If your back is simply sore or tight and not damaged, a twist can help relieve the tension and improve flexibility. Campanella suggests doing this gentle twist once in the morning and again in the evening. HOW TO DO IT: Lie flat on your back. Extend your arms out on the floor at shoulder level with your knees bent and feet flat on the floor. Gently drop your knees to one side while keeping your shoulders and arms glued to the floor. Turn your head in the opposite direction from your legs. Hold for at least 30 seconds, then repeat on the other side.
FULL BACK STRETCH
Athletes like tennis players and professionals like dentists who use one side more than the other can develop uneven posture. To test your posture, stand up straight and hold your hands out in front of you. Notice whether one hand reaches farther forward than the other in a natural stance. This gentle, scalable stretch can open the length of your back. HOW TO DO IT: Sit cross-legged. Walk your hands forward slowly, keeping hands even with each other. Take a deep breath and let it out, then walk your hands a little farther forward, deepening the stretch, keeping your spine straight. After a few breaths, slowly walk your hands back up. Try going deeper each day you perform this.
Related: 10 Common Workout Injuries and How to Avoid Them
CORE-STRENGTHENING PELVIC TILTS
To avoid recurring back pain, core-strengthening moves are key. “The torso is a combination of many muscle groups working together,” says Paez. “When you strengthen your abdominals, it often reduces the strain on the lower back.” Start with this simple pelvic tilt. HOW TO DO IT: Lie on your back with your knees bent and feet flat on the floor. Rotate your hips to press your lower back to the floor in a pelvic tilt. Hold for six to 10 seconds, then relax. Repeat for three sets of 10.
Plank pose is another terrific way to strengthen your abs and build support for your lower back. It’s also great for strengthening your neck, which can be easily strained by reading or typing. HOW TO DO IT: Place your wrists under your shoulders with your arms straight and fingers facing forward. Keep your legs and back straight, supporting your weight on your toes. If it’s too difficult at first, lower your knees to the floor while keeping your arms and back straight. Relax your shoulders away from your ears, keeping tension out of your neck and shoulders.

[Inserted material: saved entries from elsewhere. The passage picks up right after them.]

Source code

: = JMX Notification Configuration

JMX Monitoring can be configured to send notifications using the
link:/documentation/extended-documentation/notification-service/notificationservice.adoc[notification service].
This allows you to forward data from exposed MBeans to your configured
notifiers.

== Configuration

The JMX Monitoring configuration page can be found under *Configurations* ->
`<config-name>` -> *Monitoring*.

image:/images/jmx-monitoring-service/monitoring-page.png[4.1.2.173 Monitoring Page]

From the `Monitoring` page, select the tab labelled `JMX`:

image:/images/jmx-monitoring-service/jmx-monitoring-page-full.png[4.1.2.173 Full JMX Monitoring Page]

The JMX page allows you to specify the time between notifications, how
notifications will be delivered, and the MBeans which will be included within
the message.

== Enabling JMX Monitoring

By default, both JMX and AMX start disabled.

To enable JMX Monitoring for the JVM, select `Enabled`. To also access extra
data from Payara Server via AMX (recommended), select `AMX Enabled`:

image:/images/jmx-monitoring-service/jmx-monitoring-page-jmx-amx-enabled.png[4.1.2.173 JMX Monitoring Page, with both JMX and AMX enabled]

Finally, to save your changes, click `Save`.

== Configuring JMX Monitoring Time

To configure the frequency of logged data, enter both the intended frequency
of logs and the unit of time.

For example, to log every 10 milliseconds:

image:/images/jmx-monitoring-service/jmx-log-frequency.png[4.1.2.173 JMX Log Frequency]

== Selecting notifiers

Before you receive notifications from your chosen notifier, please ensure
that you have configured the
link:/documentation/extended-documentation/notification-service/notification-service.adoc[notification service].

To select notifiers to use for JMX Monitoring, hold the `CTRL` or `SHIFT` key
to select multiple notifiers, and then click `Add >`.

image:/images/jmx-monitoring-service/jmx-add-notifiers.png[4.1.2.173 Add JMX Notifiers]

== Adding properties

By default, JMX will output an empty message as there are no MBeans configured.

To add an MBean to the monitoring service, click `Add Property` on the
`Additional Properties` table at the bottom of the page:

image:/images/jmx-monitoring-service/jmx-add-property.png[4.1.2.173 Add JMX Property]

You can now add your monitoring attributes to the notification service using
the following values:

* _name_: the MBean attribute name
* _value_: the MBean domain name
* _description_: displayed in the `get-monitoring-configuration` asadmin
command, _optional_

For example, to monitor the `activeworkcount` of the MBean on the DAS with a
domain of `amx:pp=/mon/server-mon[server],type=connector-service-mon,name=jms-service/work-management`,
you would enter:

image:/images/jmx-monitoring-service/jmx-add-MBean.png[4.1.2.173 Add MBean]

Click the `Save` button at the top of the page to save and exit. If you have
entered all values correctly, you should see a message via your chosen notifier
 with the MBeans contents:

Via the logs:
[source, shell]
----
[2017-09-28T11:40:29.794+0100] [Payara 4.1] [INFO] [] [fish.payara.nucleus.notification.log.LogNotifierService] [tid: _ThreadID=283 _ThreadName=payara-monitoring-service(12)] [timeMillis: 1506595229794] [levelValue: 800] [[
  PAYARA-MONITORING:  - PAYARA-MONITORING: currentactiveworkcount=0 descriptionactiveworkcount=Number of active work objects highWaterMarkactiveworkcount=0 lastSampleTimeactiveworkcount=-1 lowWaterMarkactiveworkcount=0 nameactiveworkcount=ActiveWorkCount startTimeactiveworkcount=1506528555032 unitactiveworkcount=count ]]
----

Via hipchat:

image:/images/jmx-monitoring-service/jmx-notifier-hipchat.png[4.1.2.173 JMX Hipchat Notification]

BREAK THE CHRONIC PAIN CYCLE
If back pain is a recurring problem for you, consider some alternative pain-management strategies. “We all experience and express pain differently. Some people don’t feel pain, but others are highly sensitive to it,” says Darla Forney, a registered kinesiotherapist. “Emotions, such as depression or anxiety, can affect chronic pain. For some of us the pain gate doesn’t close, even if the doctor can’t find anything wrong.” Cognitive behavioral therapy, hypnosis, meditation and other techniques can help change the way you experience pain to break a chronic-pain cycle.
PERSONALIZE YOUR ROUTINE
While any new exercise or routine can be intimidating when you have an injury or strain, an instructor, trainer, physical therapist or doctor can help personalize exercises to fit your body’s specific needs. Before trying any new class, speak with your instructor so they can modify the moves to reduce risk of further injury and maximize the benefits. “It is important to educate yourself about proper posture and be conscious of your posture in everyday tasks,” Campanella advises.